WHAT NEEDS TO BE DONE:
Only the lines from the one containing "っと誰かが誕生日でしょう！" through the last line of the data below belong in your answer, copied exactly and without pictures.

Start of MATERIAL FOR THIS EXERCISE

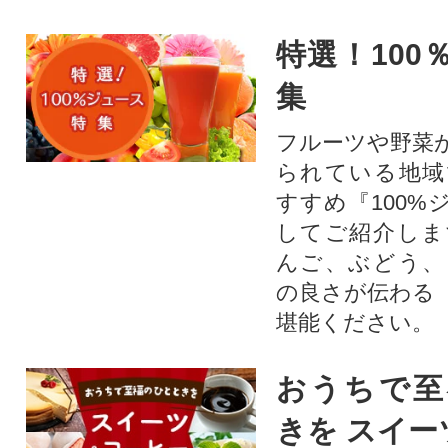
特選！100
集
フルーツや野菜
られている地域
すすめ『100%
してご紹介しま
んご、ぶどう、
の良さが伝わる
堪能ください。
おうちで至
きを スイー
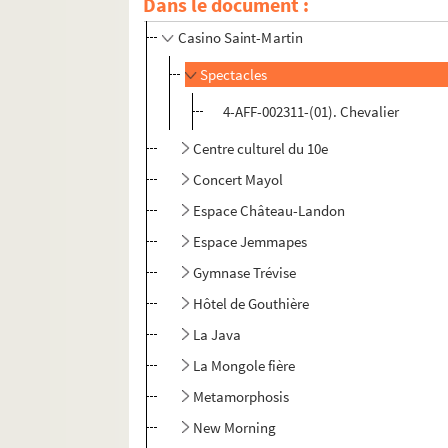
Dans le document :
Canal Saint-Martin
Casino Saint-Martin
Spectacles
4-AFF-002311-(01). Chevalier
Centre culturel du 10e
Concert Mayol
Espace Château-Landon
Espace Jemmapes
Gymnase Trévise
Hôtel de Gouthière
La Java
La Mongole fière
Metamorphosis
New Morning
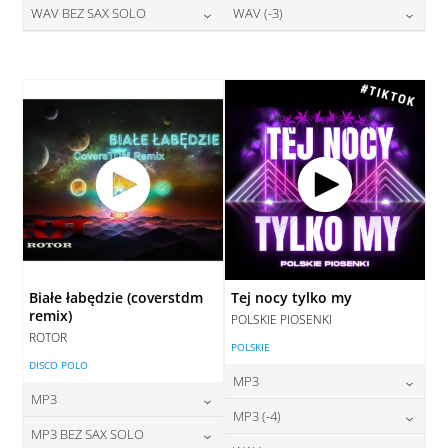
28,00
zł
28,00
zł
WAV BEZ SAX SOLO
WAV (-3)
cena:
cena:
DODAJ DO KOSZYKA
DODAJ DO KOSZYKA
28,00
zł
28,00
zł
cena:
cena:
DODAJ DO KOSZYKA
DODAJ DO KOSZYKA
DODAJ DO KOSZYKA
DODAJ DO KOSZYKA
Białe łabędzie (coverstdm
Tej nocy tylko my
remix)
POLSKIE PIOSENKI
ROTOR
POLSKIE
DISCO POLO
MP3
MP3
24,00
zł
MP3 (-4)
cena:
24,00
zł
MP3 BEZ SAX SOLO
cena:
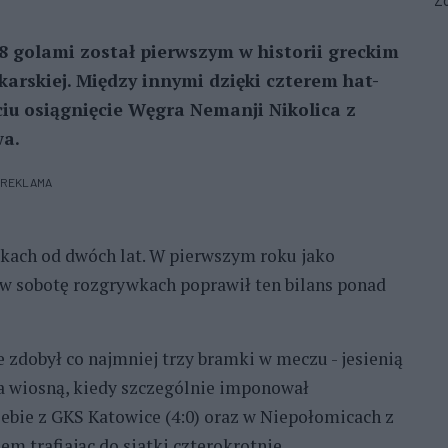
Zo
28 golami został pierwszym w historii greckim
łkarskiej. Między innymi dzięki czterem hat-
iu osiągnięcie Węgra Nemanji Nikolica z
wa.
REKLAMA
skach od dwóch lat. W pierwszym roku jako
h w sobotę rozgrywkach poprawił ten bilans ponad
e zdobył co najmniej trzy bramki w meczu - jesienią
a wiosną, kiedy szczególnie imponował
iebie z GKS Katowice (4:0) oraz w Niepołomicach z
em trafiając do siatki czterokrotnie.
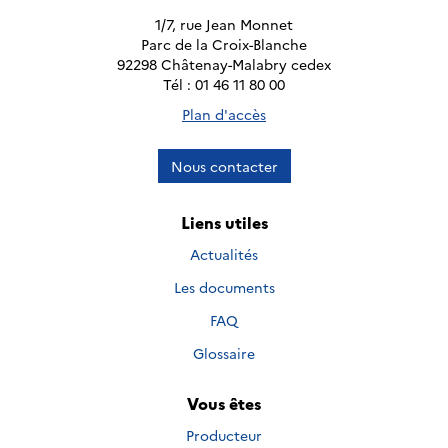
1/7, rue Jean Monnet
Parc de la Croix-Blanche
92298 Châtenay-Malabry cedex
Tél : 01 46 11 80 00
Plan d'accès
Nous contacter
Liens utiles
Actualités
Les documents
FAQ
Glossaire
Vous êtes
Producteur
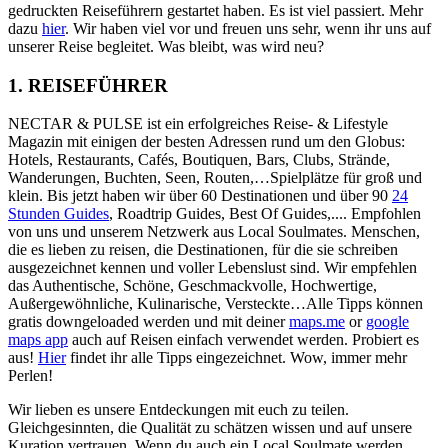
gedruckten Reiseführern gestartet haben. Es ist viel passiert. Mehr
dazu
hier
.
Wir haben viel vor und freuen uns sehr, wenn ihr uns auf
unserer Reise begleitet. Was bleibt, was wird neu?
1. REISEFÜHRER
NECTAR & PULSE ist ein erfolgreiches Reise- & Lifestyle
Magazin mit einigen der besten Adressen rund um den Globus:
Hotels, Restaurants, Cafés, Boutiquen, Bars, Clubs, Strände,
Wanderungen, Buchten, Seen, Routen,…Spielplätze für groß und
klein. Bis jetzt haben wir über 60 Destinationen und über 90
24
Stunden Guides
, Roadtrip Guides, Best Of Guides,.... Empfohlen
von uns und unserem Netzwerk aus Local Soulmates. Menschen,
die es lieben zu reisen, die Destinationen, für die sie schreiben
ausgezeichnet kennen und voller Lebenslust sind. Wir empfehlen
das Authentische, Schöne, Geschmackvolle, Hochwertige,
Außergewöhnliche, Kulinarische, Versteckte…Alle Tipps können
gratis downgeloaded werden und mit deiner
maps.me
or
google
maps app
auch auf Reisen einfach verwendet werden. Probiert es
aus!
Hier
findet ihr alle Tipps eingezeichnet. Wow, immer mehr
Perlen!
Wir lieben es unsere Entdeckungen mit euch zu teilen.
Gleichgesinnten, die Qualität zu schätzen wissen und auf unsere
Kuration vertrauen. Wenn du auch ein Local Soulmate werden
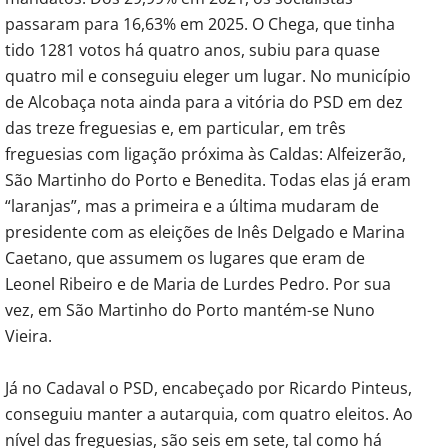
passaram para 16,63% em 2025. O Chega, que tinha
tido 1281 votos há quatro anos, subiu para quase
quatro mil e conseguiu eleger um lugar. No município
de Alcobaça nota ainda para a vitória do PSD em dez
das treze freguesias e, em particular, em três
freguesias com ligação próxima às Caldas: Alfeizerão,
São Martinho do Porto e Benedita. Todas elas já eram
“laranjas”, mas a primeira e a última mudaram de
presidente com as eleições de Inês Delgado e Marina
Caetano, que assumem os lugares que eram de
Leonel Ribeiro e de Maria de Lurdes Pedro. Por sua
vez, em São Martinho do Porto mantém-se Nuno
Vieira.
Já no Cadaval o PSD, encabeçado por Ricardo Pinteus,
conseguiu manter a autarquia, com quatro eleitos. Ao
nível das freguesias, são seis em sete, tal como há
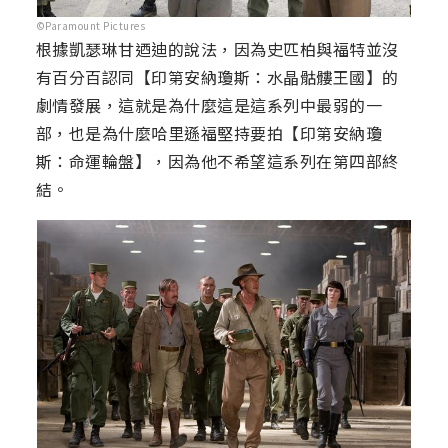
©Paramount Pictures
根據凱瑟琳甘迺迪的說法，因為史匹柏與福特並沒
有百分百認同【印第安納瓊斯：水晶骷髏王國】的
劇情發展，這就是為什麼這是這系列中最弱的一
部，也是為什麼哈里遜福堅持要拍【印第安納瓊
斯：命運輪盤】，因為他不希望這系列在第四部終
結。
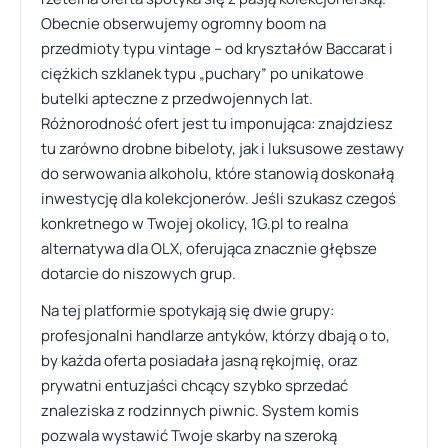
Obecnie obserwujemy ogromny boom na
przedmioty typu vintage – od kryształów Baccarat i
ciężkich szklanek typu „puchary” po unikatowe
butelki apteczne z przedwojennych lat.
Różnorodność ofert jest tu imponująca: znajdziesz
tu zarówno drobne bibeloty, jak i luksusowe zestawy
do serwowania alkoholu, które stanowią doskonałą
inwestycję dla kolekcjonerów. Jeśli szukasz czegoś
konkretnego w Twojej okolicy, 1G.pl to realna
alternatywa dla OLX, oferująca znacznie głębsze
dotarcie do niszowych grup.
Na tej platformie spotykają się dwie grupy:
profesjonalni handlarze antyków, którzy dbają o to,
by każda oferta posiadała jasną rękojmię, oraz
prywatni entuzjaści chcący szybko sprzedać
znaleziska z rodzinnych piwnic. System komis
pozwala wystawić Twoje skarby na szeroką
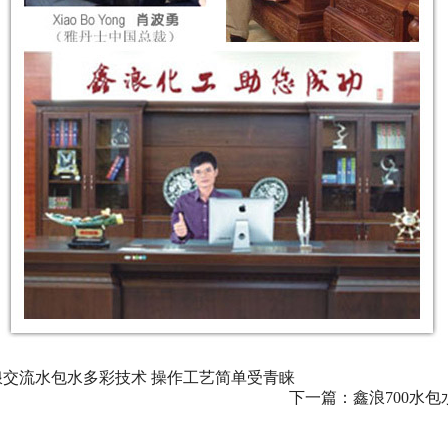
交流水包水多彩技术 操作工艺简单受青睐
下一篇：
鑫浪700水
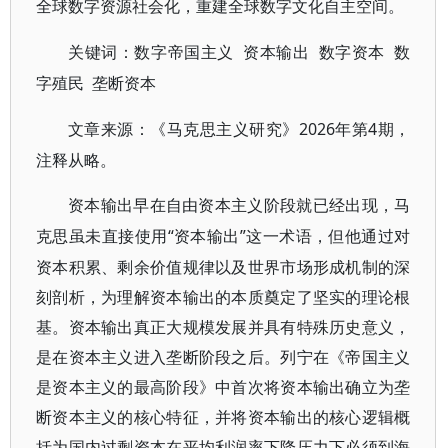
全球数字资源社会化，重建全球数字文化自主空间。
资本输出 数字资本 数
关键词：
数字帝国主义
字殖民 垄断资本
2026年第4期，
文章来源：
《马克思主义研究》
注释从略。
资本输出早在自由资本主义阶段就已经出现，马
“资本输出”这一术语，但他通过对
克思虽未直接使用
资本积累、剩余价值规律以及世界市场形成机制的深
刻剖析，为理解资本输出的本质奠定了坚实的理论根
基。资本输出真正大规模发展并具有特殊历史意义，
是在资本主义进入垄断阶段之后。列宁在《帝国主义
是资本主义的最高阶段》中首次将资本输出确立为垄
断资本主义的核心特征，并将资本输出的核心逻辑概
括为国内过剩资本在平均利润率下降压力下必须到海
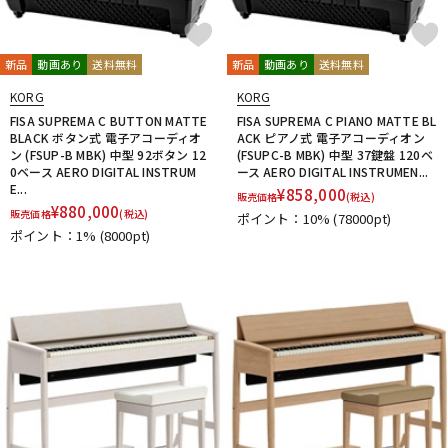
新品
動画あり
送料無料
新品
動画あり
送料無料
KORG
KORG
FISA SUPREMA C BUTTON MATTE
FISA SUPREMA C PIANO MATTE BL
BLACK ボタン式 電子アコーディオ
ACK ピアノ式 電子アコーディオン
ン (FSUP-B MBK) 中型 92ボタン 12
(FSUPC-B MBK) 中型 37鍵盤 120ベ
0ベース AERO DIGITAL INSTRUM
ース AERO DIGITAL INSTRUMEN...
E...
¥
858,000
販売価格
(税込)
¥
880,000
販売価格
(税込)
ポイント：10%
(78000pt)
ポイント：1%
(8000pt)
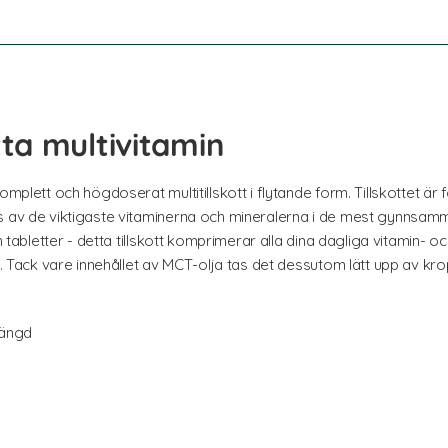
ta multivitamin
omplett och högdoserat multitillskott i flytande form. Tillskottet ä
os av de viktigaste vitaminerna och mineralerna i de mest gynnsa
 tabletter - detta tillskott komprimerar alla dina dagliga vitamin- och 
ag. Tack vare innehållet av MCT-olja tas det dessutom lätt upp av kr
mängd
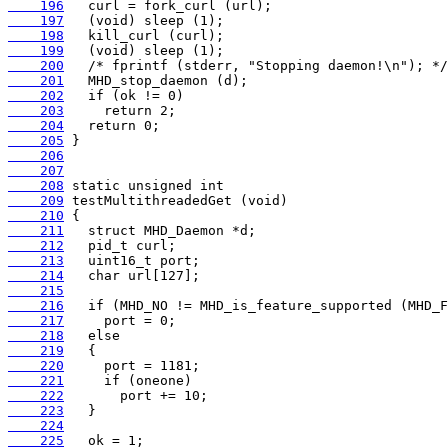
    196
    197
    198
    199
    200
    201
    202
    203
    204
    205
    206
    207
    208
    209
    210
    211
    212
    213
    214
    215
    216
    217
    218
    219
    220
    221
    222
    223
    224
    225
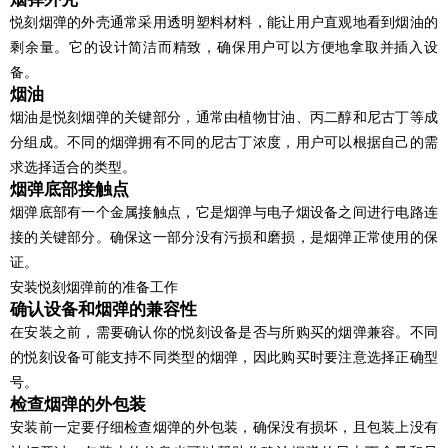
悦刻烟弹的外壳通常采用透明塑料材料，能让用户直观地看到烟油的
剩余量。它的设计简洁而精致，确保用户可以方便地拿取并插入设
备。
烟油
烟油是悦刻烟弹的关键部分，通常由植物甘油、丙二醇和尼古丁等成
分组成。不同的烟弹拥有不同的尼古丁浓度，用户可以根据自己的需
求选择适合的类型。
烟弹底部接触点
烟弹底部有一个金属接触点，它是烟弹与电子烟设备之间进行电路连
接的关键部分。确保这一部分没有污损和磨损，是烟弹正常使用的保
证。
安装悦刻烟弹前的准备工作
确认设备和烟弹的兼容性
在安装之前，需要确认你的悦刻设备是否与所购买的烟弹兼容。不同
的悦刻设备可能支持不同类型的烟弹，因此购买时要注意选择正确型
号。
检查烟弹的外包装
安装前一定要仔细检查烟弹的外包装，确保没有损坏，且包装上没有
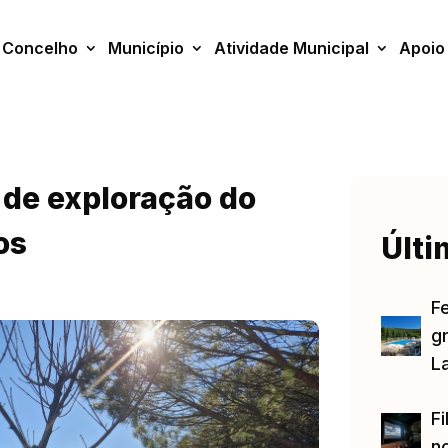
Concelho
Município
Atividade Municipal
Apoio
 de exploração do
os
Últi
F
gr
L
Fi
no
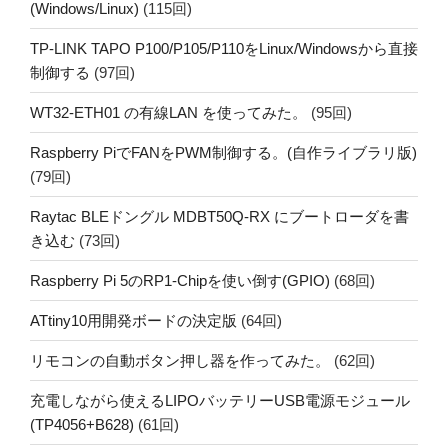
(Windows/Linux)
(115回)
TP-LINK TAPO P100/P105/P110をLinux/Windowsから直接
制御する
(97回)
WT32-ETH01 の有線LAN を使ってみた。
(95回)
Raspberry PiでFANをPWM制御する。(自作ライブラリ版)
(79回)
Raytac BLEドングル MDBT50Q-RX にブートローダを書
き込む
(73回)
Raspberry Pi 5のRP1-Chipを使い倒す(GPIO)
(68回)
ATtiny10用開発ボードの決定版
(64回)
リモコンの自動ボタン押し器を作ってみた。
(62回)
充電しながら使えるLIPOバッテリーUSB電源モジュール
(TP4056+B628)
(61回)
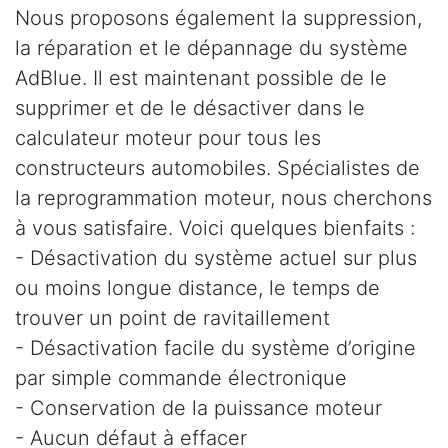
Nous proposons également la suppression,
la réparation et le dépannage du système
AdBlue. Il est maintenant possible de le
supprimer et de le désactiver dans le
calculateur moteur pour tous les
constructeurs automobiles. Spécialistes de
la reprogrammation moteur, nous cherchons
à vous satisfaire. Voici quelques bienfaits :
- Désactivation du système actuel sur plus
ou moins longue distance, le temps de
trouver un point de ravitaillement
- Désactivation facile du système d’origine
par simple commande électronique
- Conservation de la puissance moteur
- Aucun défaut à effacer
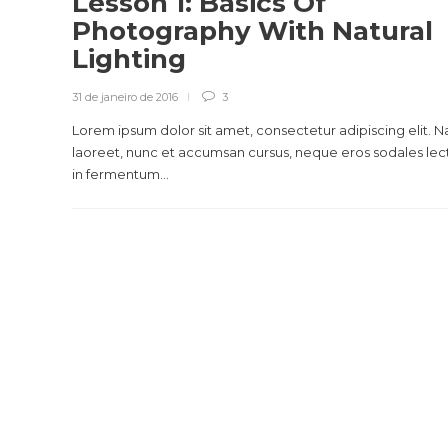
Lesson 1: Basics Of
Photography With Natural
Lighting
31 de janeiro de 2016
3
Lorem ipsum dolor sit amet, consectetur adipiscing elit. 
laoreet, nunc et accumsan cursus, neque eros sodales lec
in fermentum...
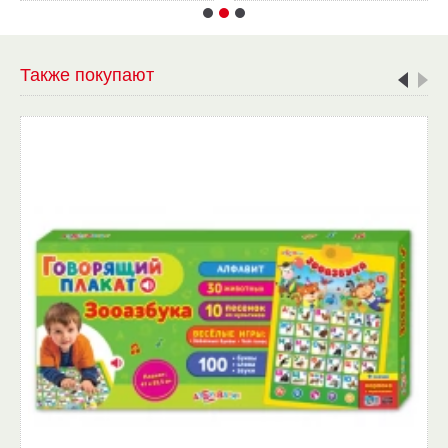
Также покупают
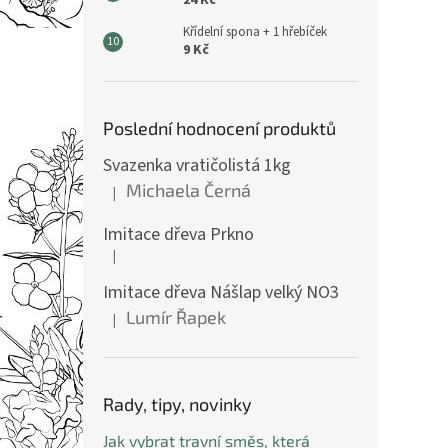
24 Kč
Křídelní spona + 1 hřebíček
9 Kč
Poslední hodnocení produktů
Svazenka vratičolistá 1kg
Michaela Černá
|
Hodnocení produktu je 5 z 5 hvězdiček.
Imitace dřeva Prkno
|
Hodnocení produktu je 5 z 5 hvězdiček.
Imitace dřeva Nášlap velký NO3
Lumír Řapek
|
Hodnocení produktu je 5 z 5 hvězdiček.
Rady, tipy, novinky
Jak vybrat travní směs, která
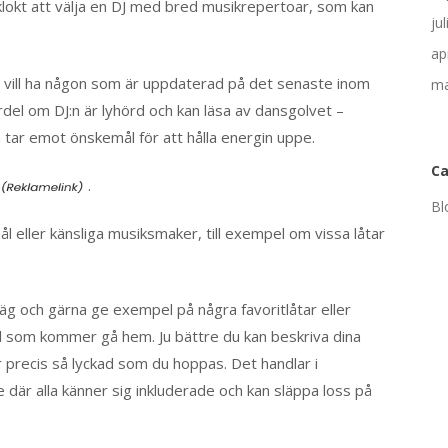
klokt att välja en DJ med bred musikrepertoar, som kan
ju
ap
vill ha någon som är uppdaterad på det senaste inom
ma
rdel om DJ:n är lyhörd och kan läsa av dansgolvet –
 tar emot önskemål för att hålla energin uppe.
Ca
.
Bl
 eller känsliga musiksmaker, till exempel om vissa låtar
väg och gärna ge exempel på några favoritlåtar eller
kval som kommer gå hem. Ju bättre du kan beskriva dina
ir precis så lyckad som du hoppas. Det handlar i
är alla känner sig inkluderade och kan släppa loss på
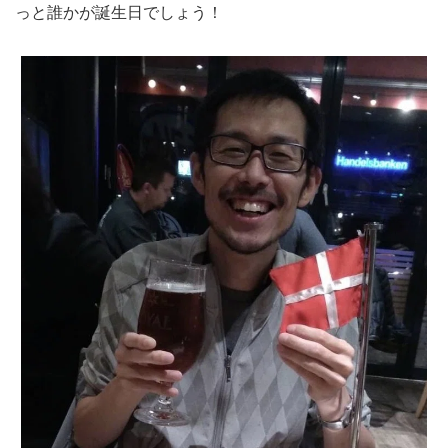
っと誰かが誕生日でしょう！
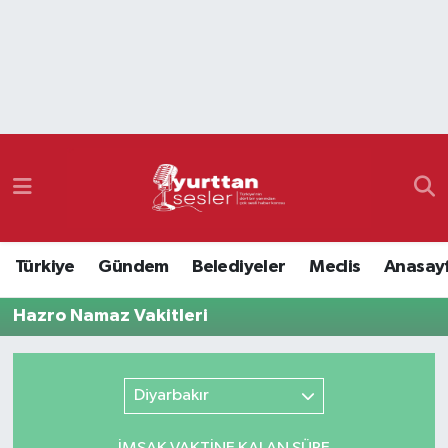
Nöbetçi Eczaneler
Hava Durumu
Namaz Vakitleri
Trafik Durumu
Türkiye
Gündem
Belediyeler
Meclis
Anasay
Süper Lig Puan Durumu ve Fikstür
Hazro Namaz Vakitleri
Tüm Manşetler
Son Dakika Haberleri
Diyarbakır
Haber Arşivi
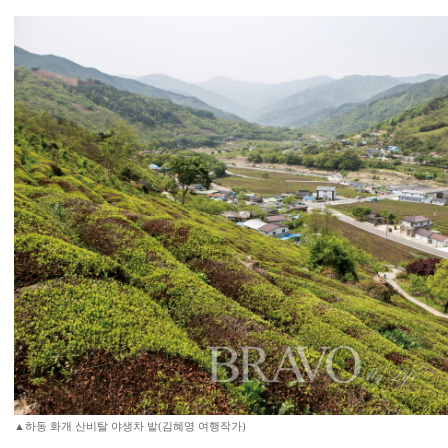
▲하동 화개 산비탈 야생차 밭(김혜영 여행작가)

End of MATERIAL FOR THIS EXERCISE

FINAL ANSWER:
っと誰かが誕生日でしょう！
Nöbetçi Eczaneler
Hava Durumu
Namaz Vakitleri
Trafik Durumu
Türkiye
Gündem
Belediyeler
Meclis
Anasay
Süper Lig Puan Durumu ve Fikstür
Hazro Namaz Vakitleri
Tüm Manşetler
Son Dakika Haberleri
Diyarbakır
Haber Arşivi
▲하동 화개 산비탈 야생차 밭(김혜영 여행작가)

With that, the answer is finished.